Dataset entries
|---|

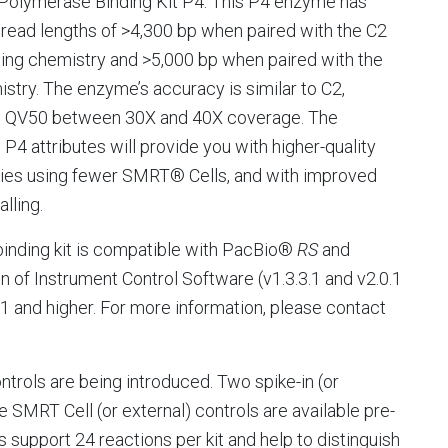
Polymerase Binding Kit P4. This P4 enzyme has
read lengths of >4,300 bp when paired with the C2
ng chemistry and >5,000 bp when paired with the
stry. The enzyme’s accuracy is similar to C2,
g QV50 between 30X and 40X coverage. The
g P4 attributes will provide you with higher-quality
ies using fewer SMRT® Cells, and with improved
alling.
inding kit is compatible with PacBio®
RS
and
n of Instrument Control Software (v1.3.3.1 and v2.0.1
1 and higher. For more information, please contact
ontrols are being introduced. Two spike-in (or
 SMRT Cell (or external) controls are available pre-
support 24 reactions per kit and help to distinguish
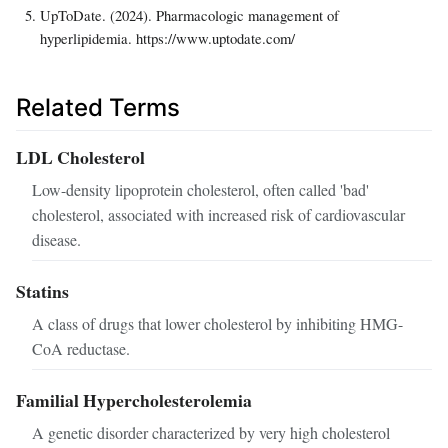
UpToDate. (2024). Pharmacologic management of
hyperlipidemia. https://www.uptodate.com/
Related Terms
LDL Cholesterol
Low-density lipoprotein cholesterol, often called 'bad'
cholesterol, associated with increased risk of cardiovascular
disease.
Statins
A class of drugs that lower cholesterol by inhibiting HMG-
CoA reductase.
Familial Hypercholesterolemia
A genetic disorder characterized by very high cholesterol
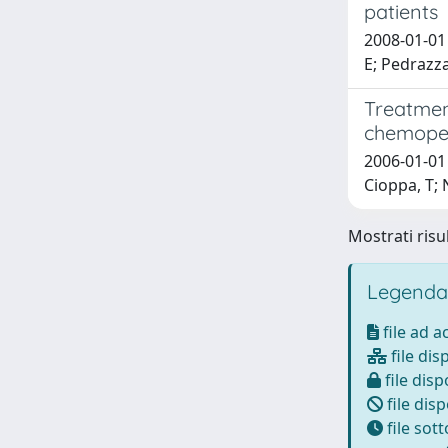
patients
2008-01-01 
E; Pedrazza
Treatmen
chemoper
2006-01-01 
Cioppa, T; 
Mostrati risul
Legenda
file ad 
file dis
file disp
file disp
file sot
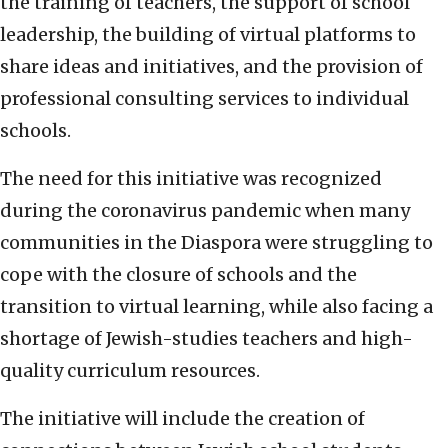
the training of teachers, the support of school
leadership, the building of virtual platforms to
share ideas and initiatives, and the provision of
professional consulting services to individual
schools.
The need for this initiative was recognized
during the coronavirus pandemic when many
communities in the Diaspora were struggling to
cope with the closure of schools and the
transition to virtual learning, while also facing a
shortage of Jewish-studies teachers and high-
quality curriculum resources.
The initiative will include the creation of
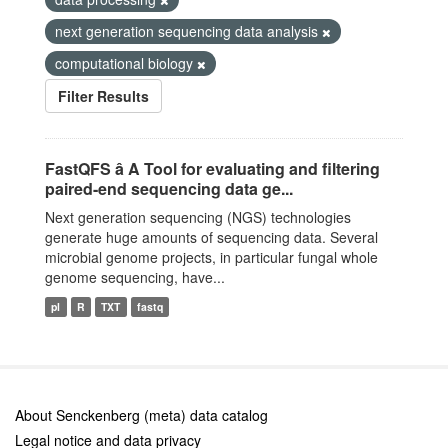
next generation sequencing data analysis
computational biology
Filter Results
FastQFS â A Tool for evaluating and filtering
paired-end sequencing data ge...
Next generation sequencing (NGS) technologies
generate huge amounts of sequencing data. Several
microbial genome projects, in particular fungal whole
genome sequencing, have...
pl
R
TXT
fastq
About Senckenberg (meta) data catalog
Legal notice and data privacy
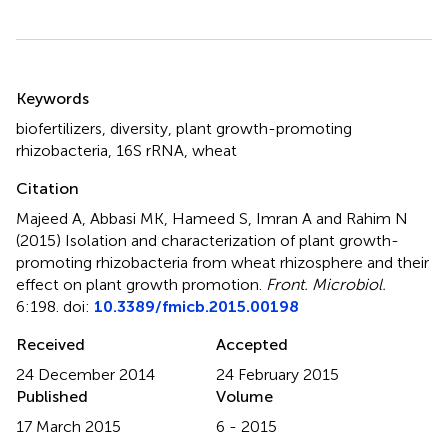
Summary
Keywords
biofertilizers
,
diversity
,
plant growth-promoting
rhizobacteria
,
16S rRNA
,
wheat
Citation
Majeed A, Abbasi MK, Hameed S, Imran A and Rahim N
(2015)
Isolation and characterization of plant growth-
promoting rhizobacteria from wheat rhizosphere and their
effect on plant growth promotion
.
Front. Microbiol.
6:198. doi:
10.3389/fmicb.2015.00198
Received
Accepted
24 December 2014
24 February 2015
Published
Volume
17 March 2015
6 - 2015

|---|

[AIM OF THE EXERCISE]: Please print every record above exactly, but leave the pictures out.

[SOLUTION TO THIS EXERCISE]:
Polymerase Binding Kit P4. This P4 enzyme has
read lengths of >4,300 bp when paired with the C2
ng chemistry and >5,000 bp when paired with the
stry. The enzyme’s accuracy is similar to C2,
g QV50 between 30X and 40X coverage. The
g P4 attributes will provide you with higher-quality
ies using fewer SMRT® Cells, and with improved
alling.
inding kit is compatible with PacBio®
RS
and
n of Instrument Control Software (v1.3.3.1 and v2.0.1
1 and higher. For more information, please contact
ontrols are being introduced. Two spike-in (or
 SMRT Cell (or external) controls are available pre-
support 24 reactions per kit and help to distinguish
UpToDate. (2024). Pharmacologic management of
hyperlipidemia. https://www.uptodate.com/
Related Terms
LDL Cholesterol
Low-density lipoprotein cholesterol, often called 'bad'
cholesterol, associated with increased risk of cardiovascular
disease.
Statins
A class of drugs that lower cholesterol by inhibiting HMG-
CoA reductase.
Familial Hypercholesterolemia
A genetic disorder characterized by very high cholesterol
patients
2008-01-01 
E; Pedrazza
Treatmen
chemoper
2006-01-01 
Cioppa, T; 
Mostrati risul
Legenda
file ad 
file dis
file disp
file disp
file sot
the training of teachers, the support of school
leadership, the building of virtual platforms to
share ideas and initiatives, and the provision of
professional consulting services to individual
schools.
The need for this initiative was recognized
during the coronavirus pandemic when many
communities in the Diaspora were struggling to
cope with the closure of schools and the
transition to virtual learning, while also facing a
shortage of Jewish-studies teachers and high-
quality curriculum resources.
The initiative will include the creation of
next generation sequencing data analysis
computational biology
Filter Results
FastQFS â A Tool for evaluating and filtering
paired-end sequencing data ge...
Next generation sequencing (NGS) technologies
generate huge amounts of sequencing data. Several
microbial genome projects, in particular fungal whole
genome sequencing, have...
pl
R
TXT
fastq
About Senckenberg (meta) data catalog
Legal notice and data privacy
Summary
Keywords
biofertilizers
,
diversity
,
plant growth-promoting
rhizobacteria
,
16S rRNA
,
wheat
Citation
Majeed A, Abbasi MK, Hameed S, Imran A and Rahim N
(2015)
Isolation and characterization of plant growth-
promoting rhizobacteria from wheat rhizosphere and their
effect on plant growth promotion
.
Front. Microbiol.
6:198. doi:
10.3389/fmicb.2015.00198
Received
Accepted
24 December 2014
24 February 2015
Published
Volume
17 March 2015
6 - 2015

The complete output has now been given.